● Aim of the task:
Pull every line containing "York" from the listing below.

+++++

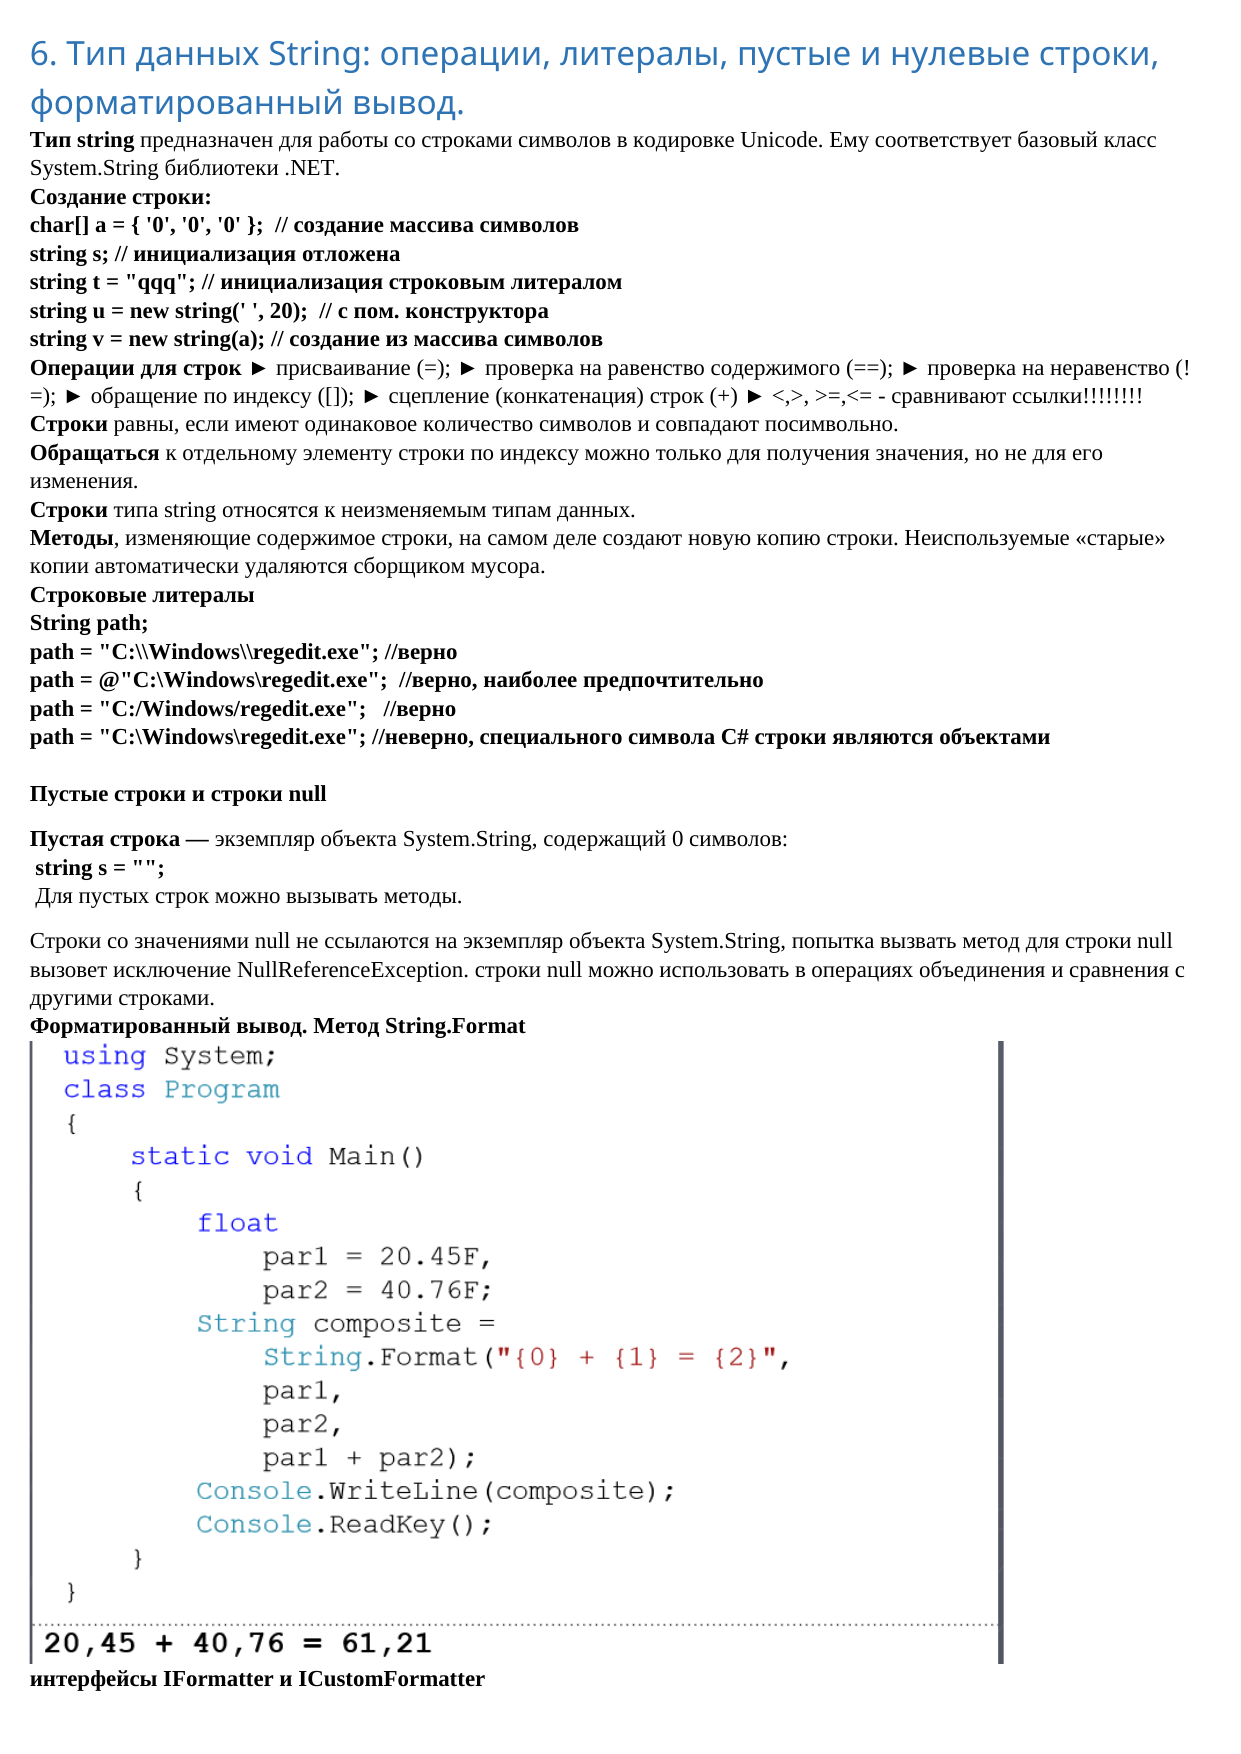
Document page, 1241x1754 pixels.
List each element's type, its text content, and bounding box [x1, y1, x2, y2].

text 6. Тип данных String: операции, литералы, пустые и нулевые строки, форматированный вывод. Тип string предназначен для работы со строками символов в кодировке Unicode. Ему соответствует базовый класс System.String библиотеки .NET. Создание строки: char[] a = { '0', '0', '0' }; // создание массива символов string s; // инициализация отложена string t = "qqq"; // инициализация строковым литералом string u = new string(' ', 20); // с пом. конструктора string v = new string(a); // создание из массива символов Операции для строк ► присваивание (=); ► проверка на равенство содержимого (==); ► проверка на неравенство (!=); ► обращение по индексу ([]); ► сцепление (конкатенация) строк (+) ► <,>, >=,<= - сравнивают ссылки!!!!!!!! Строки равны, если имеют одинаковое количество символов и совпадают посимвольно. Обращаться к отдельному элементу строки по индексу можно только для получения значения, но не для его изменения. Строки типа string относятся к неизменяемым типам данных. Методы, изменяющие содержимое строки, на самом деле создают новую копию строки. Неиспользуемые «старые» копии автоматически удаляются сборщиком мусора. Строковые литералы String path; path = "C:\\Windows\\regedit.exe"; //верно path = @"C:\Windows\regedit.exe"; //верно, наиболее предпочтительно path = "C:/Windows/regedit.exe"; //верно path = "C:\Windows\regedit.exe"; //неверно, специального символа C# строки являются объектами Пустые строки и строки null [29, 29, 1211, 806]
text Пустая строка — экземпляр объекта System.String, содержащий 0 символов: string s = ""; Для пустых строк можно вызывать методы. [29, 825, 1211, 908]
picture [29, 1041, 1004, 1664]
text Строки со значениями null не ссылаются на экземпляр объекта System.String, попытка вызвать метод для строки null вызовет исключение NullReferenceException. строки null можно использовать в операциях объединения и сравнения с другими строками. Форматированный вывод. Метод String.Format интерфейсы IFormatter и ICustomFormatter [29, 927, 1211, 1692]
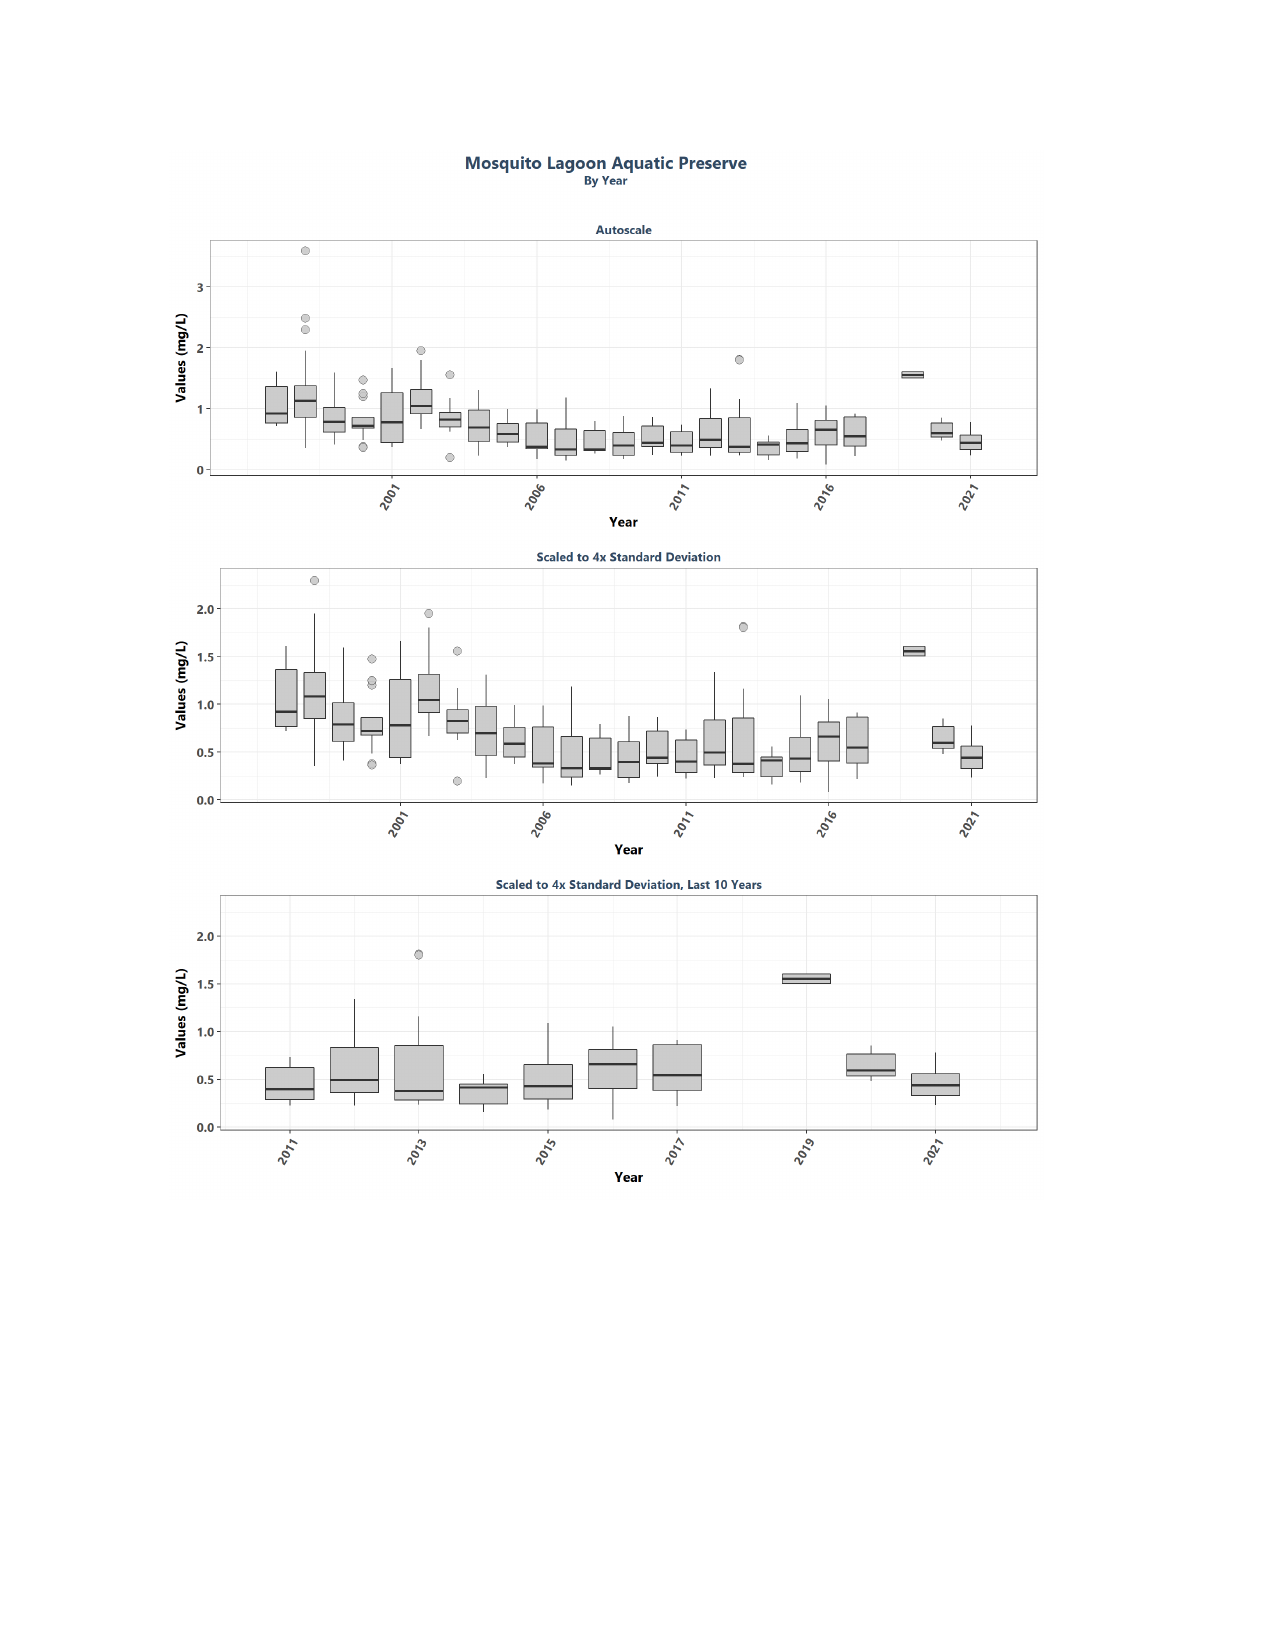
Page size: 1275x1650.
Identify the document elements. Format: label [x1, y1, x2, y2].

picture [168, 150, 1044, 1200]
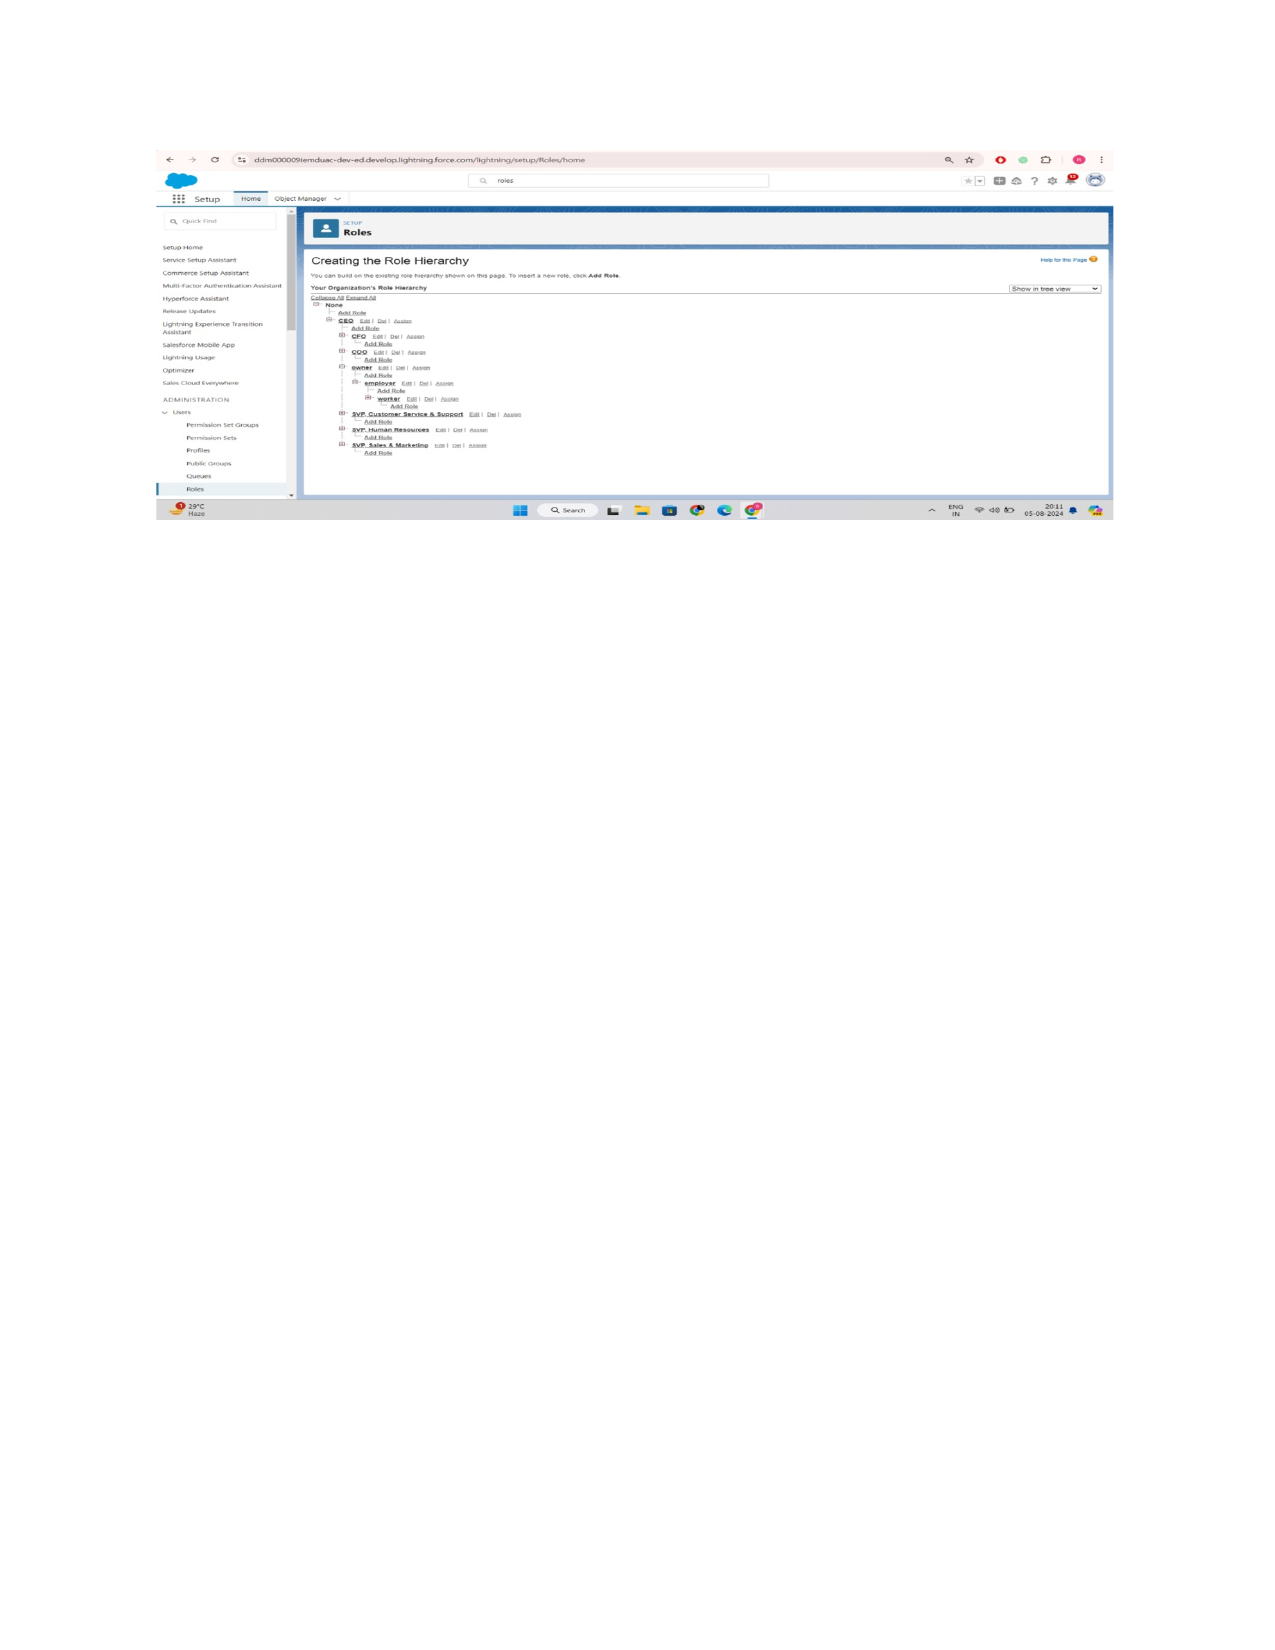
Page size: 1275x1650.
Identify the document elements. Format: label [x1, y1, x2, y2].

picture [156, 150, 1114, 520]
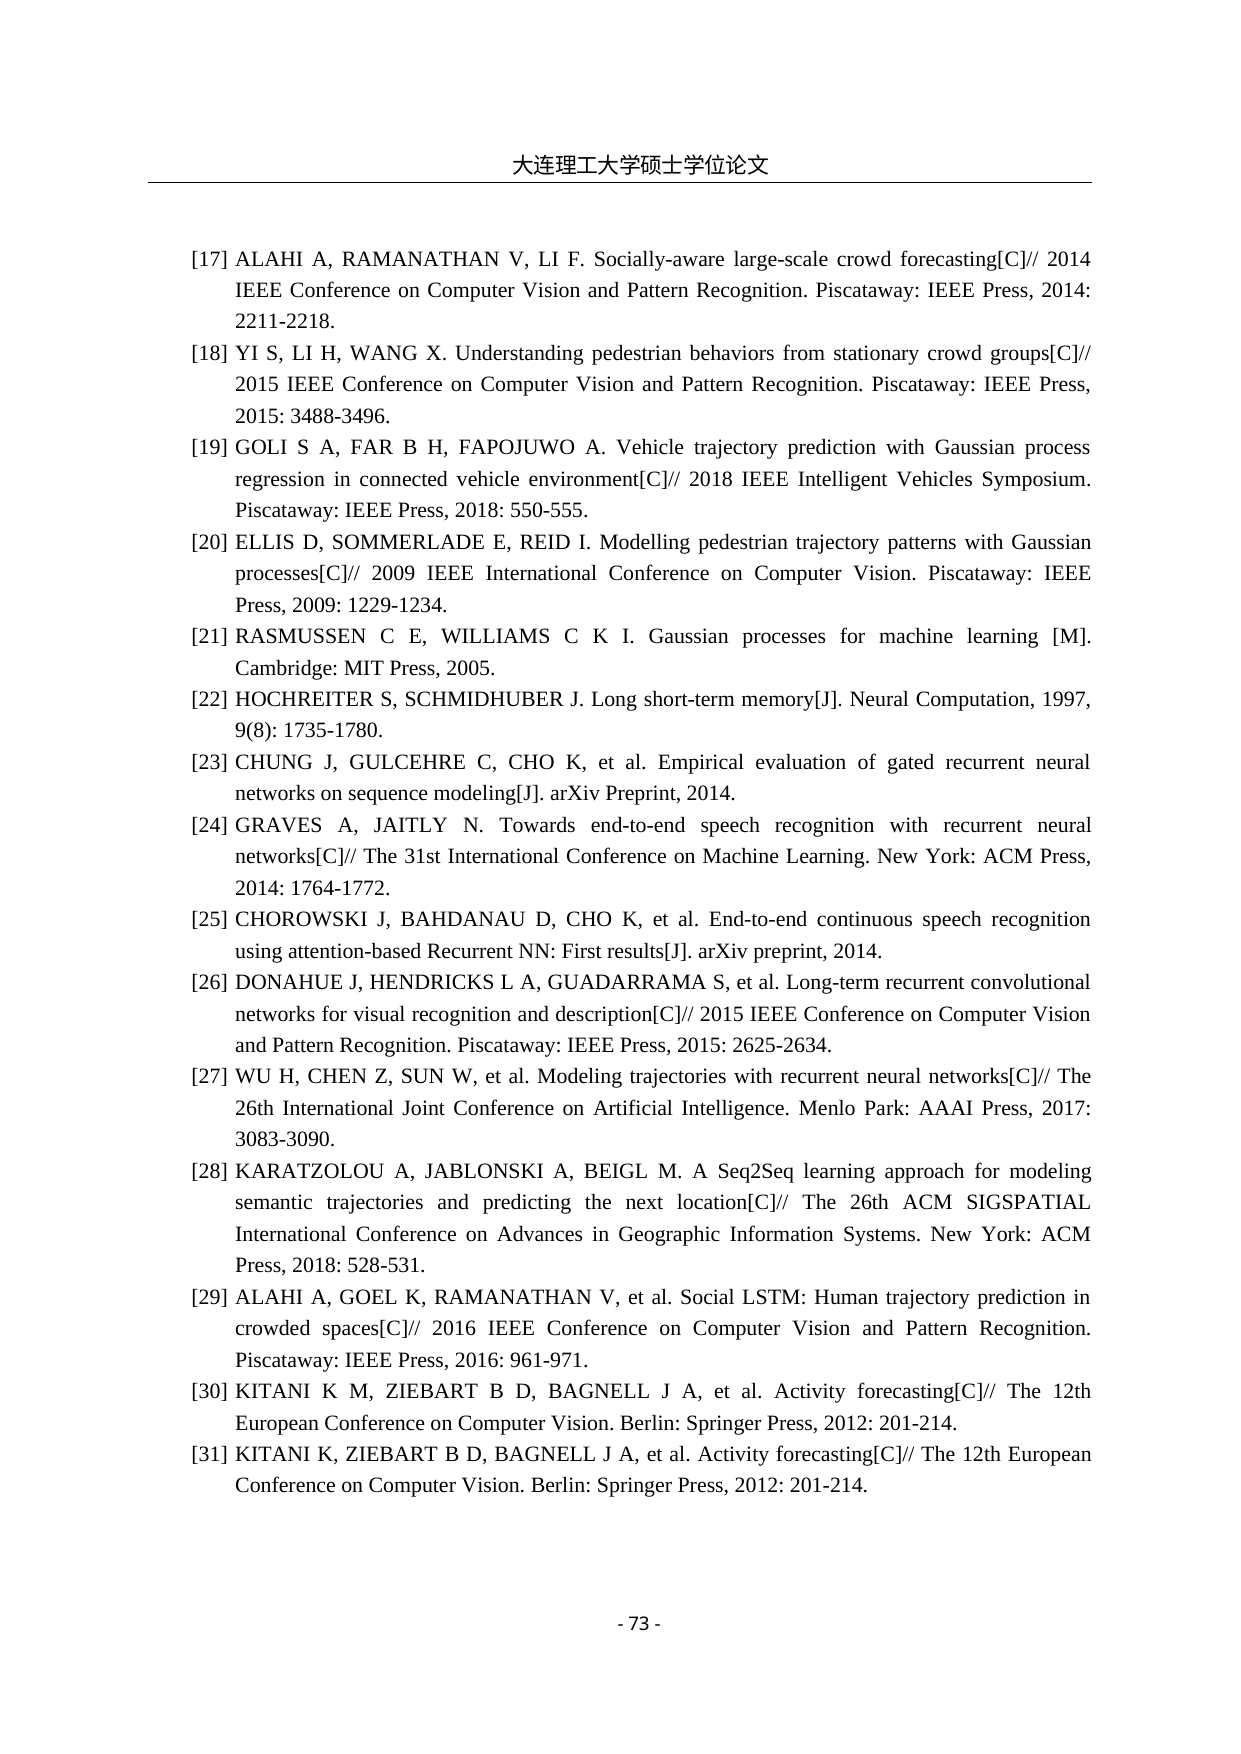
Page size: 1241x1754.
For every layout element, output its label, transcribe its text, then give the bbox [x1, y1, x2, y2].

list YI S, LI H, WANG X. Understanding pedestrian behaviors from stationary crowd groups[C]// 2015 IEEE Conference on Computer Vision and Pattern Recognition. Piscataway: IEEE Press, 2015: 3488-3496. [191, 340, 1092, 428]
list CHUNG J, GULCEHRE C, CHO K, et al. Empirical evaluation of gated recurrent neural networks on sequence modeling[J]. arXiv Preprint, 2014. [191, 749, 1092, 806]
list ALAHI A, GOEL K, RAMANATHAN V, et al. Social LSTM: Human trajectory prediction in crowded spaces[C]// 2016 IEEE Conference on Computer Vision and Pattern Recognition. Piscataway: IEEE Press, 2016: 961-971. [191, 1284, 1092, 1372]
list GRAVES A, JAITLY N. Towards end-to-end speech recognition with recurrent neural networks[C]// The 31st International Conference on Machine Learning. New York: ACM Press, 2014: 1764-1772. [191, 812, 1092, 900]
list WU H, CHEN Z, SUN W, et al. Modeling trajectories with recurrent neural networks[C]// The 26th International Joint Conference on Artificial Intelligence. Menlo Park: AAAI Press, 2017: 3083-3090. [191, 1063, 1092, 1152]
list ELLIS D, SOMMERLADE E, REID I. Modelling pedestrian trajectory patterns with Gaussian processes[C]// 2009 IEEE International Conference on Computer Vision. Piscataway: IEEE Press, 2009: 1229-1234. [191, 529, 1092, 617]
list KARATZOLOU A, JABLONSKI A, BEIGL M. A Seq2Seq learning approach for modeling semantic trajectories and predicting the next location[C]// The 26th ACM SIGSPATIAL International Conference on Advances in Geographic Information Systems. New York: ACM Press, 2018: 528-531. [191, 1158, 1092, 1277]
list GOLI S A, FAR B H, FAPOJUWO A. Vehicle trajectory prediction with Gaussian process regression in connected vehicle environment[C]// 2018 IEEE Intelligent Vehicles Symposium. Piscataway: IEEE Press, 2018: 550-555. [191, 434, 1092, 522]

+++++

● Exercise response:
list GRAVES A, JAITLY N. Towards end-to-end speech recognition with recurrent neural networks[C]// The 31st International Conference on Machine Learning. New York: ACM Press, 2014: 1764-1772. [191, 812, 1092, 900]
list KARATZOLOU A, JABLONSKI A, BEIGL M. A Seq2Seq learning approach for modeling semantic trajectories and predicting the next location[C]// The 26th ACM SIGSPATIAL International Conference on Advances in Geographic Information Systems. New York: ACM Press, 2018: 528-531. [191, 1158, 1092, 1277]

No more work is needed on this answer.